### Verilen Görev
Verilen metne göre yazar, mindfulness eğitimi sayesinde şu anda hangi unvana sahip?

### Verilen Metin

========================================

Nilgün Karataş ile geçen ay A7 Kitap etiketiyle okurla buluşan ilk romanı Defne ya da Bazı Tuhaf Hayatlar hakkında konuştuk.
Nilgün Hanım, her ne kadar okuma ve yazma deneyimleri, işçilik ve gözlem gücü önemli olsa da ilk romanınıza başlarken esin kaynaklarınız neler oldu? Bu soruyla ilişkili olarak şunu da sormak isterim, romanınızın ilk taslaklarını nasıl oluşturdunuz?
Defne karakterinin ortaya çıkması bana hala çok ilginç geliyor: 29 Mayıs 2022 gecesi saat 3.30 civarında uyandım, tipik bir günümüz insanı olarak telefonumla oynayarak uykumun gelmesini beklerken, şimdi X olan Twitter’da dolaşıyordum. Şule Çet cinayetinin üzerinden dört yıl geçtiğini okuyunca uykum tamamen kaçtı. 29 Mayıs, Şule’nin ne yazık ki hem ölüm hem de doğum günü. Zaten takip ettiğim ve öfkemi kabartan bir olaydı, o an aklıma “Şule o gün ölmeseydi, kim bilir şimdi neler yaşıyor olurdu,” sorusu düştü. Olasılıklar… Türlü türlü ihtimaller… Defne bu soruyla birlikte doğdu.
Şule, adını kadın dayanışmasına miras bırakarak gitmişti; bu roman ise hayatta kalan Defne’nin hikâyesi oldu. Bireysel travmaları işlerken, mağduriyetin yeniden üretiminden kaçındım; bir cinayet hikâyesi değil bunun yerine, maruz bırakıldığımız olaylara karşı direnci, dayanıklılığı, iyileşme çabamızı, insan ruhunun karmaşıklığını anlatmak istedim. Yazmaya da hemen o gece başladım.
“Aklımda bir şiirle uyandım: “Gün doğmak için beklerken biz düşüyorduk!”
İlk cümlemdi, romanın da ilk cümlesi oldu. O gece ve bütün gün ne akışı ne de sonu düşünmeden sayfalarca yazdım. Tabi ki sonrası araştırmalarla, okumalarla geçen uzun bir süreç. Hatta Servan gibi birinin kendi travmalarıyla nasıl baş edebileceğini düşünürken mindfulness (bilinçli farkındalık) eğitimi bile aldım, sayesinde şu anda sertifikalı eğitmenim. Bu arada şunu da eklemeliyim; bu romanın alt metninde kadın cinayetlerine yönelik tepki var ve daha da fazlası şiddetin her türlüsüne, erkek egemen toplumun ezberlerine, hegemonyasına karşı bir tavır var, bunun yanı sıra ilişkilerimizin kırılganlığı da var. Roman üzerine farklı okumalar yapılabilir; sanırım her okur kendine en uygun olan hikâyeyi bulacak.
Sizce romanda, öyküde, şiirde döneme göre bazı konular, izlekler ön plana çıkıyor mu? Son dönemde ilişkiler, kadınlık ve erkeklik durumları, şiddet, geçmişteki travmalarla hesaplaşma, aile ve bireysel yabancılaşma mesela. Sizin de bu anlamda zamanın ruhundan etkilendiğinizi söyleyebilir miyiz?

========================================

### Verilen Bilgiler
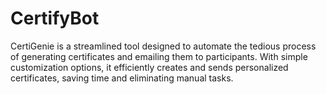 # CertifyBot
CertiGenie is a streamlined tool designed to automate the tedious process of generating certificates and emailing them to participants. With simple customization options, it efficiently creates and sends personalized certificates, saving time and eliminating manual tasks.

========================================

### Görev Yanıtı
Sertifikalı eğitmen.